Collected data
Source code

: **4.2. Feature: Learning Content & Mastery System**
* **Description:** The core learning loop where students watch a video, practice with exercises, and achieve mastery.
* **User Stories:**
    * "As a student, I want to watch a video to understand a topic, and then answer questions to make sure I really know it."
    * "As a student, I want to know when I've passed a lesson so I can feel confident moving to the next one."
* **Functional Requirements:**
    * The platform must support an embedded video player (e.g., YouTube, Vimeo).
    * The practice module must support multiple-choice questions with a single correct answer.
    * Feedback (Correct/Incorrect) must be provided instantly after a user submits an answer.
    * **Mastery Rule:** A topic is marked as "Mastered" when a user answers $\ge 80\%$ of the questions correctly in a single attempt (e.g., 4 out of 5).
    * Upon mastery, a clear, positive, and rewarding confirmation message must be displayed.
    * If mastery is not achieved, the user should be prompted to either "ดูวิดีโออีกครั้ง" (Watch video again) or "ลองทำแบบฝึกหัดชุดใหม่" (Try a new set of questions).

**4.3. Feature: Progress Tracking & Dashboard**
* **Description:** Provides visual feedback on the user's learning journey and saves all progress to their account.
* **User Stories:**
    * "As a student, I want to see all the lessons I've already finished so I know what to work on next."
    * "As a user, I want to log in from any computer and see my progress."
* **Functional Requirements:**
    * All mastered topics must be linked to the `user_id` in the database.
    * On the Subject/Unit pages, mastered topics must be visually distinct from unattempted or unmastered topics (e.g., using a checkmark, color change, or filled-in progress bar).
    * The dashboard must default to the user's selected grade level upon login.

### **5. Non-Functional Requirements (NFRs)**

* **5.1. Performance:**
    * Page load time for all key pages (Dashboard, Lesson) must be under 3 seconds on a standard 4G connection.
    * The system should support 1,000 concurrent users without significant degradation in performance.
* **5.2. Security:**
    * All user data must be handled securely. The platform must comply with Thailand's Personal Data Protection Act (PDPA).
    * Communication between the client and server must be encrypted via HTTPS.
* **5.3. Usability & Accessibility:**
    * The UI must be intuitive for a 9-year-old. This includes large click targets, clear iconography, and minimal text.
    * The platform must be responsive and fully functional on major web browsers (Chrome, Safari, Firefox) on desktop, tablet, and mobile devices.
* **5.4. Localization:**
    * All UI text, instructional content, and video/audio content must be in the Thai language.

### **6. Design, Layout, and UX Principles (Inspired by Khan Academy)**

**WRITTEN TASK:** Copy every line of the data above exactly.

**ANSWER:**
Source code

: **4.2. Feature: Learning Content & Mastery System**
* **Description:** The core learning loop where students watch a video, practice with exercises, and achieve mastery.
* **User Stories:**
    * "As a student, I want to watch a video to understand a topic, and then answer questions to make sure I really know it."
    * "As a student, I want to know when I've passed a lesson so I can feel confident moving to the next one."
* **Functional Requirements:**
    * The platform must support an embedded video player (e.g., YouTube, Vimeo).
    * The practice module must support multiple-choice questions with a single correct answer.
    * Feedback (Correct/Incorrect) must be provided instantly after a user submits an answer.
    * **Mastery Rule:** A topic is marked as "Mastered" when a user answers $\ge 80\%$ of the questions correctly in a single attempt (e.g., 4 out of 5).
    * Upon mastery, a clear, positive, and rewarding confirmation message must be displayed.
    * If mastery is not achieved, the user should be prompted to either "ดูวิดีโออีกครั้ง" (Watch video again) or "ลองทำแบบฝึกหัดชุดใหม่" (Try a new set of questions).

**4.3. Feature: Progress Tracking & Dashboard**
* **Description:** Provides visual feedback on the user's learning journey and saves all progress to their account.
* **User Stories:**
    * "As a student, I want to see all the lessons I've already finished so I know what to work on next."
    * "As a user, I want to log in from any computer and see my progress."
* **Functional Requirements:**
    * All mastered topics must be linked to the `user_id` in the database.
    * On the Subject/Unit pages, mastered topics must be visually distinct from unattempted or unmastered topics (e.g., using a checkmark, color change, or filled-in progress bar).
    * The dashboard must default to the user's selected grade level upon login.

### **5. Non-Functional Requirements (NFRs)**

* **5.1. Performance:**
    * Page load time for all key pages (Dashboard, Lesson) must be under 3 seconds on a standard 4G connection.
    * The system should support 1,000 concurrent users without significant degradation in performance.
* **5.2. Security:**
    * All user data must be handled securely. The platform must comply with Thailand's Personal Data Protection Act (PDPA).
    * Communication between the client and server must be encrypted via HTTPS.
* **5.3. Usability & Accessibility:**
    * The UI must be intuitive for a 9-year-old. This includes large click targets, clear iconography, and minimal text.
    * The platform must be responsive and fully functional on major web browsers (Chrome, Safari, Firefox) on desktop, tablet, and mobile devices.
* **5.4. Localization:**
    * All UI text, instructional content, and video/audio content must be in the Thai language.

### **6. Design, Layout, and UX Principles (Inspired by Khan Academy)**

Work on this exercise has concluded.